New chairs abound in the baggage claim area. The Port Authority took the airport
over in November and said it would spend $500 million there over the next 10
years.
Diannae Ehler, the airport's general manager, said that with the arrival of
several new airlines, Stewart will serve about 900,000 passengers this year,
triple its 2006 volume. It could handle as many as 1.5 million, she said, and
she is busily recruiting more carriers, passenger and cargo. Currently, the only
international flights coming into Stewart are charters, but Ehler said she will
be talking to overseas airlines during a trip to Europe next month.
Ehler's office is in a converted Air Force building, in view of several giant
C5-A military transport planes that are part of the New York Air National Guard,
also based at Stewart.
Shorris foresees 3 million passengers using Stewart annually within a few years.
He said 11 million people who now use the three major airports live in Stewart's
"catchment area" _ Westchester County and points north in New York,
northern New Jersey and even part of Pennsylvania.
"Obviously not all of them will end up at Stewart," Shorris said.
"Some of them are taking a flight to Budapest or whatever and that's not
going to come out of Stewart. But many of those people would be attracted, we
believe, to high-quality service at a high-quality airport that's in a different
airspace from the rest of the New York airports."
The attractions, he said, will include an easy trip to the airport, plenty of
close-in parking, comfortable terminals and flights taking off on schedule.
Those factors were all coming together nicely this month for Dan Hurwitz, a
60-year-old math teacher at Skidmore College, who drove 100 miles to Stewart
from his home in Saratoga Springs because a flight to Sarasota, Fla., was
cheaper there than from the Albany airport that is closest to his home.
"I've wanted to try this airport," he said, killing time over a cup of
coffee. "Parking was really easy in the credit-card lot. They told me to be
here two hours early but everything's fast. I could have come an hour later.
"My wife and I fly to Germany a lot and we're very familiar with the New
York airports," he said. "I can get here in half the time."
The airlines, too, say they appreciate the differences between Stewart and the
big airports. Skybus, which began flying out of Stewart to Columbus, Ohio, this
month, finds the airport "a perfect fit," said spokesman Bob Tenenbaum.
"Skybus turns its flights around in 25 minutes," he said. "At
Kennedy or Newark or LaGuardia, you can easily wait 25 minutes just to land.
Stewart is the kind of airport that lets an airline like Skybus serve a major
market without using the major airports."
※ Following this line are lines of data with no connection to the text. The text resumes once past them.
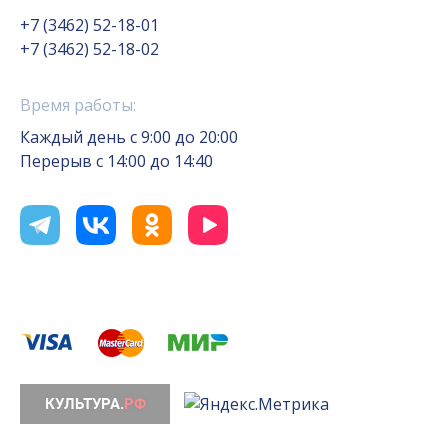
+7 (3462) 52-18-01
+7 (3462) 52-18-02
Время работы:
Каждый день с 9:00 до 20:00
Перерыв с 14:00 до 14:40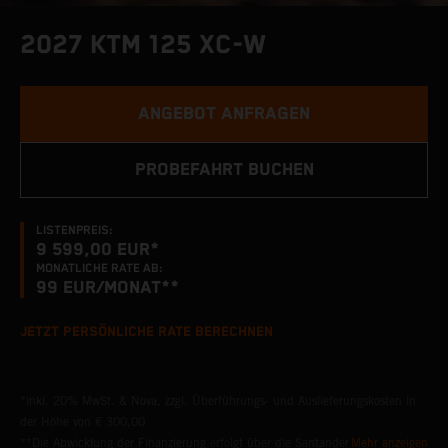
2027 KTM 125 XC-W
ANGEBOT ANFRAGEN
PROBEFAHRT BUCHEN
LISTENPREIS:
9 599,00 EUR*
MONATLICHE RATE AB:
99
EUR/MONAT**
JETZT PERSÖNLICHE RATE BERECHNEN
*inkl. 20% MwSt. & Nova, zzgl. Überführungs- und Auslieferungskosten in
der Höhe von € 300,00
**Die Abwicklung der Finanzierung erfolgt über die Santander
Mehr anzeigen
Skybus is adding flights to Greensboro, N.C., next month and expects to expand
further at Stewart, Tenenbaum said.
Rapid expansion might cause concern among environmentalists, but Shorris has
pledged to develop "the world's first carbon-negative airport," in
which terminals, baggage equipment, offices, stores and restaurants "not
only do not produce greenhouse gas emissions but actually produce or support
enough green energy to begin to offset the emissions generated by the
planes."
Steve Rosenberg, a senior vice president at the environmental group Scenic
Hudson, said his group wants to "make sure that in fact what the goal is
not merely a catch phrase to capture attention and imagination but will result
in a real difference." Rosenberg sits on a citizens advisory panel on
Stewart set up by the Port Authority.
The theme of a blank canvas was evident later as Ehler looked out across the
tarmac at a shrubby rise that blocked the view of the end of the runway.
"I could use that space for airplane parking," she said. "I think
I'm going to want to take down that hill."